PROBLEMS.
A. List every principle that has its own heading in the OACIS key concepts text.
B. Write the next part of the OACIS key concepts text, picking up after its final sentence.

─── DOCUMENT EXCERPT

Key Concepts

OACIS treats the enterprise itself as the system under management — with version control, observability, and continuous integration applied to organizational knowledge.

The Six Principles

Every design decision in OACIS traces back to these foundational principles.

Free Format Truth

All knowledge is stored in free, open, non-proprietary formats — Markdown, RDF/OWL, Apache Parquet, Open API specs, standard SQL. If the format requires a license to read, the knowledge inside is not truly yours. 100% reconstitutability: if the system disappears tomorrow, the knowledge survives intact.

Universal Accessibility

All organizational information is accessible through standard pipelines. No information islands. No shadow IT dependencies. No tribal knowledge locked in one person's head. One graph, every source. If a system exists in the enterprise, a pipeline reaches it.

Semantic Understanding

All information is understood through knowledge graphs, ontological mapping, and semantic retrieval — not just stored and searched. The system doesn't merely hold data; it comprehends relationships, context, and meaning. Storage without understanding is a warehouse, not intelligence.

Pipeline Compilation

All data pipelines compile — they validate, cross-link, and check for inconsistencies before committing. Malformed data is quarantined, not silently ingested. Broken data never enters the graph. If you can't replay it, you can't trust it.

──────
─── LISTED ENTRIES

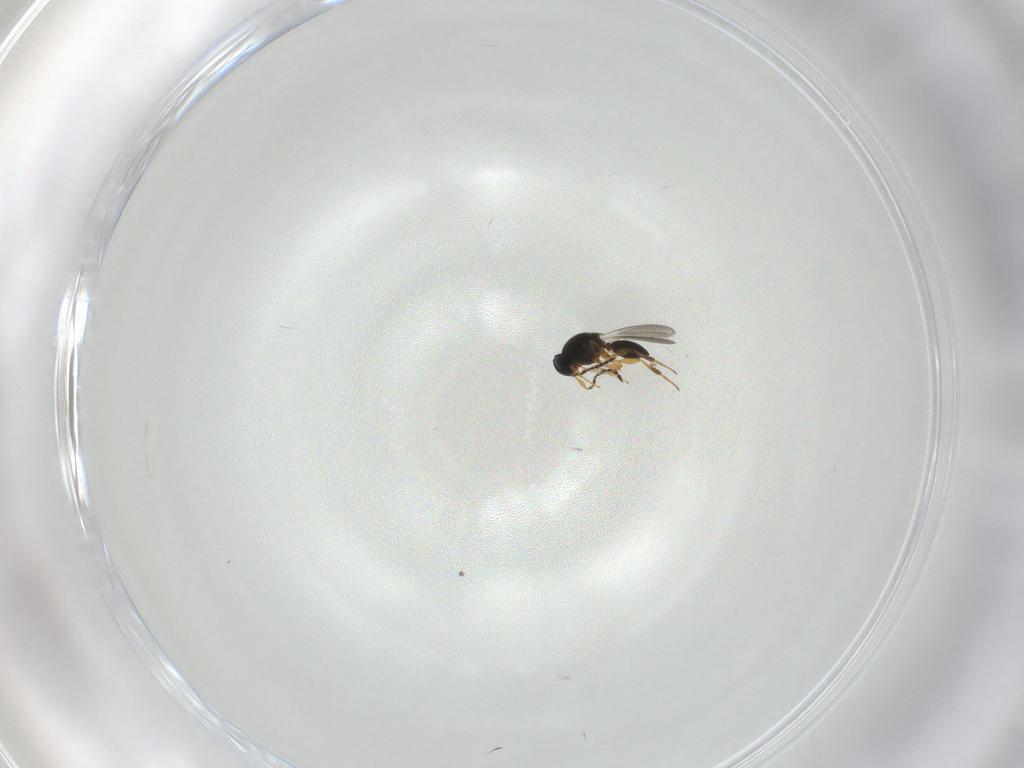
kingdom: Animalia
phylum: Arthropoda
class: Insecta
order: Hymenoptera
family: Platygastridae
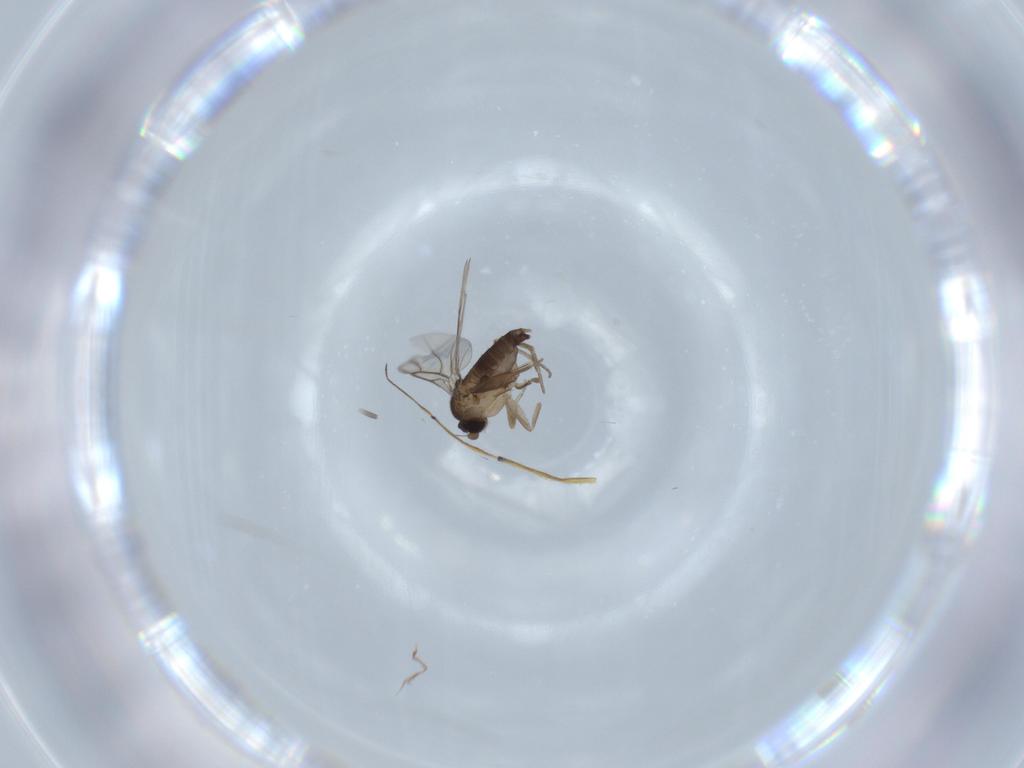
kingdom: Animalia
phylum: Arthropoda
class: Insecta
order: Diptera
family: Phoridae
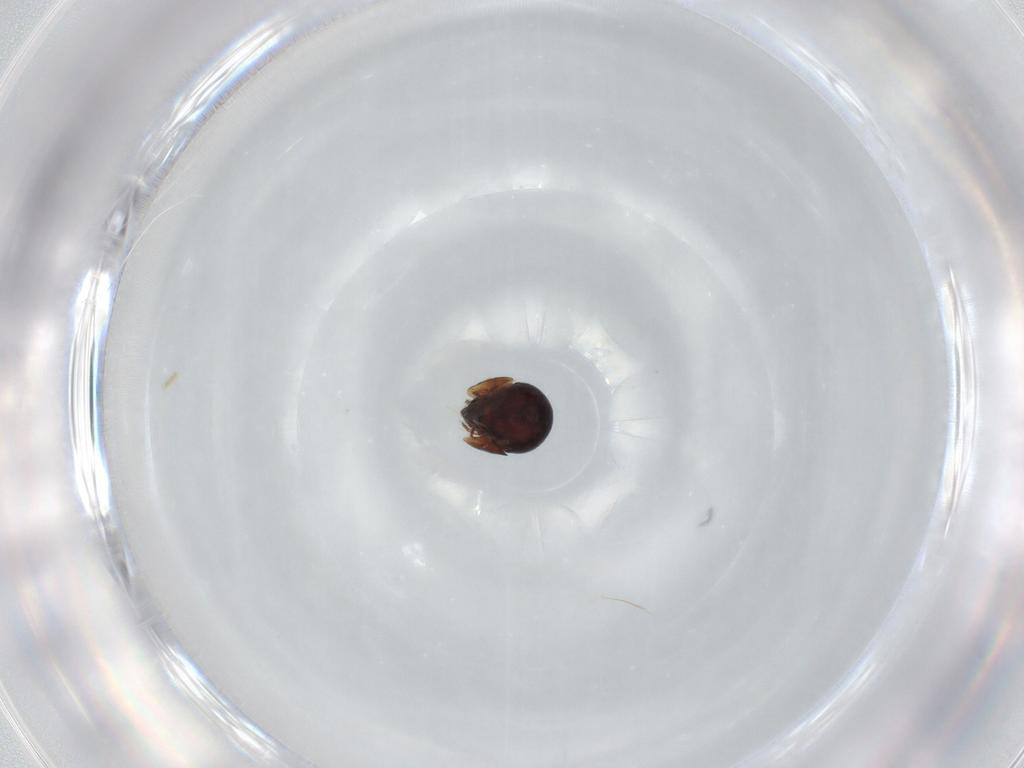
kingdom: Animalia
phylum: Arthropoda
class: Arachnida
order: Sarcoptiformes
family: Ceratozetidae
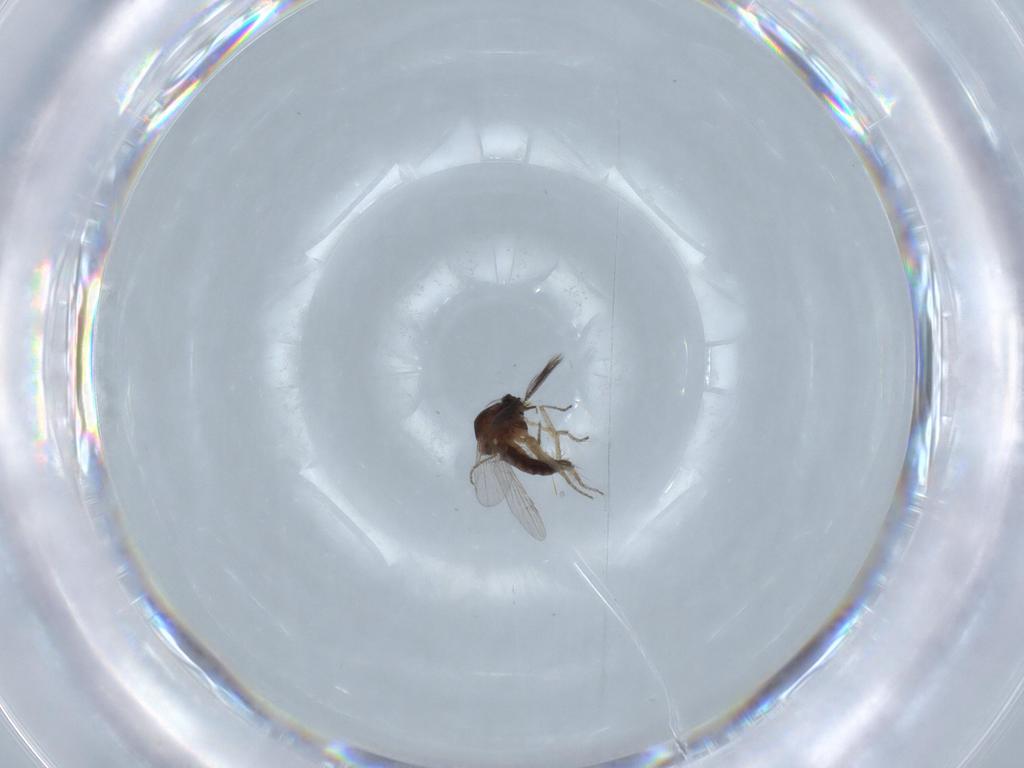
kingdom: Animalia
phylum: Arthropoda
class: Insecta
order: Diptera
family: Ceratopogonidae
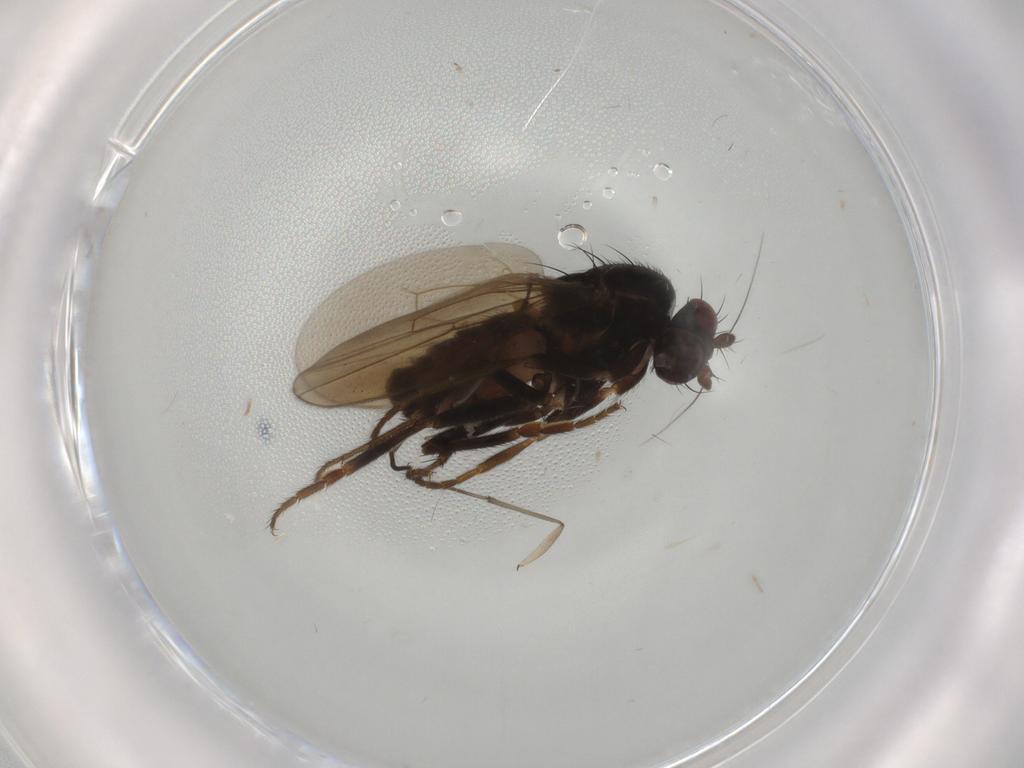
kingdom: Animalia
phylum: Arthropoda
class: Insecta
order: Diptera
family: Sphaeroceridae
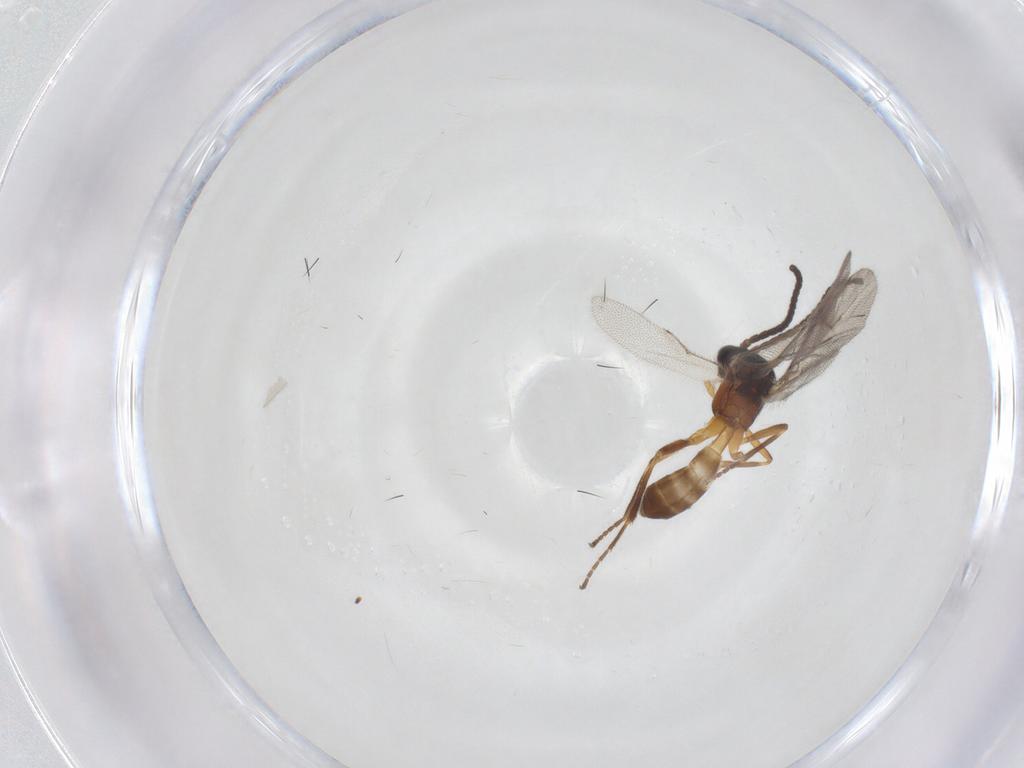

──────

RESPONSES IN ORDER.
A.
Free Format Truth
Universal Accessibility
Semantic Understanding
Pipeline Compilation

B.
Tracked Predictions

All predictions and recommendations are tracked against actual outcomes. The system learns from the delta between what it predicted and what happened. Every forecast, every recommendation, every AI-generated insight carries a scorecard. No unaccountable predictions.

Ontological Mapping

All knowledge maps to a formal ontology — IEEE SUMO at the top, ISO 21838 (BFO) for structure, domain ontologies (ACORD, HL7 FHIR, ISO 20022, CDM) in the middle, and organization-specific terms at the bottom. Every term means one thing. When the knowledge graph says "policy," it knows exactly what kind.

The Seven-Level Trust Hierarchy

Not all knowledge is created equal. OACIS assigns every assertion a trust level — from natural law at the top to AI-generated inferences at the bottom. Higher-level knowledge always wins in conflicts.

1
Natural Law
Mathematics, physics, logic, fundamental constants. These don't change because a legislature convenes or a board votes. Immutable.
2
Constitutional & Foundational Law
Federal and state constitutions, corporate charter and bylaws. The foundational documents that define the entity's existence and authority.
3
Statute & Regulation
Enacted law and regulatory requirements — federal statutes, state insurance codes, NAIC model laws. Authoritative within their jurisdiction. Time-bound and versioned.
4
Industry Standards & Administrative Rules
NAIC bulletins, ACORD standards, administrative implementing guidance. Operationalizes the regulations above — binding within the industry but changeable by administrative action.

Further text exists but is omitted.